東京で「岩槻街道」とも呼ばれる旧街道筋の道路があります。久々に訪れると風景が一変。駅のすぐ近くを通るのに歩道もなく狭かった道路は片側の家並みが無くなり、拡幅のための用地がほぼ確保されているようでした。
調べてみると、この区間の拡幅は事業期間が2026年度~2027年度までとされており、もう工事が始まってもおかしくありません。
この道はJR京浜東北線 東十条駅(東京都北区)の西側を通る「補助83号線」です。江戸時代に岩槻街道とも呼ばれた「日光御成道」がルーツ。この付近では本郷台地の崖下をJR線が通っていますが、その崖上をいく南北道路です。さらにすぐ西には埼京線の十条駅があり、両駅の間を歩く人も少なくありません。
文京区本郷で中山道(国道17号)から分かれる旧岩槻街道は「本郷通り」の名で駒込駅前を経て、王子の飛鳥山で明治通りと合流し、すぐ分かれて台地上を北上します。ここまでは4車線の広い幹線道路です。しかし、この道が十条駅方面へカーブするところから分岐する線形となる旧岩槻街道は、2車線・幅10mで歩道も無い昔ながらの道でした。
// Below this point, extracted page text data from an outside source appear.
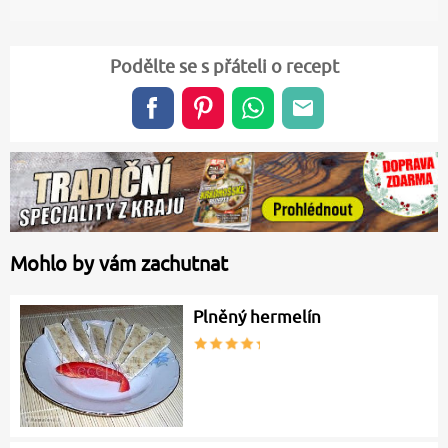
Podělte se s přáteli o recept
Mohlo by vám zachutnat
Plněný hermelín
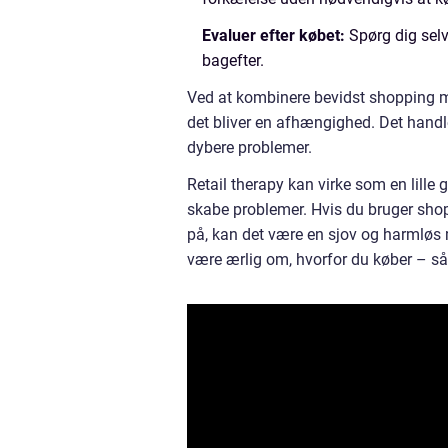
Evaluer efter købet:
Spørg dig selv
bagefter.
Ved at kombinere bevidst shopping med
det bliver en afhængighed. Det handl
dybere problemer.
Retail therapy kan virke som en lille
skabe problemer. Hvis du bruger sho
på, kan det være en sjov og harmløs 
være ærlig om, hvorfor du køber – så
この区間を環七通りに至るまでの1km強を拡幅するのが、「補助83号線 十条1期・2期」の事業です。起点側の1期区間640mは2009年度から始まり2026年度まで、環七までの2期区間410mは2014年度から始まり2027年度までとなっています。
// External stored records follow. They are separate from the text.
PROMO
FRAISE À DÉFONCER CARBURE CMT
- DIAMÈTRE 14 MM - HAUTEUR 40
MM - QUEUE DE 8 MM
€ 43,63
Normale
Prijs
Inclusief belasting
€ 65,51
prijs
さらに、環七通り以北の赤羽に至る「十条3期」485mについても、2026年から2037年度末までの予定で拡幅事業に着手したばかりです。
この事業は、車線数は2車線で変わらないものの、両側に自転車歩行者道を整備し、電線類を地中化します。木造住宅が立ち並ぶ狭い住宅街で避難路や救援路の確保、歩行者や自転車の安全性確保を主眼としています。
工事がイマイチ進んでいないように見えるワケ
2026年8月現在、十条1期・2期は見る限り全線で拡幅用地が確保されています。2工区に分かれているとはいえ、一括で開通させるのでしょうか。
東京都都市整備局の街路建設担当に聞いたところ、用地は「完全に100%ではないものの、99%は確保済みです」とのこと。すでに一部の工事は始まっており、本格的な築造工事については準備中だそうです。
ただ、1期・2期で段階的に工事が進められていく見込みだといいます。「現道の機能を確保しながらの工事になるので、その調整が難しいところ」だと話しました。
実は拡幅用地が確保されていても「旧来の道幅のまま」の設備があります。起点と中ほど、終点と3つ設けられた歩道橋です。これらを確実に撤去しなければ開通にこぎつけることはできない、といいます。
起点側の歩道橋は旧十条台小学校、中ほどの歩道橋は十条小学校(旧荒川小学校)、そして終点の歩道橋は環七通りの交差点に設けられたものです。いずれの歩道橋も現に小学生の通学などで使われているとのことですが、2つの小学校は統合・移転新築の真っ最中であり、そのスケジュールと道路の築造工事が連動しているといいます。
旧十条台小学校は2022年3月に閉校し、4月から旧荒川小学校と統合して十条小学校が発足。旧十条台小の校舎は建て替え工事が進められており、2029年9月に十条小の新校舎として開校する予定です。
もしこのスケジュールに合わせて歩道橋を残しながらの工事となると、事業期間は延伸の可能性がありますが、十条駅前の踏切を避けて環七通りに出られる旧岩槻街道は交通量も少なくありません。児童の安全を確保しながらの工事となりそうです。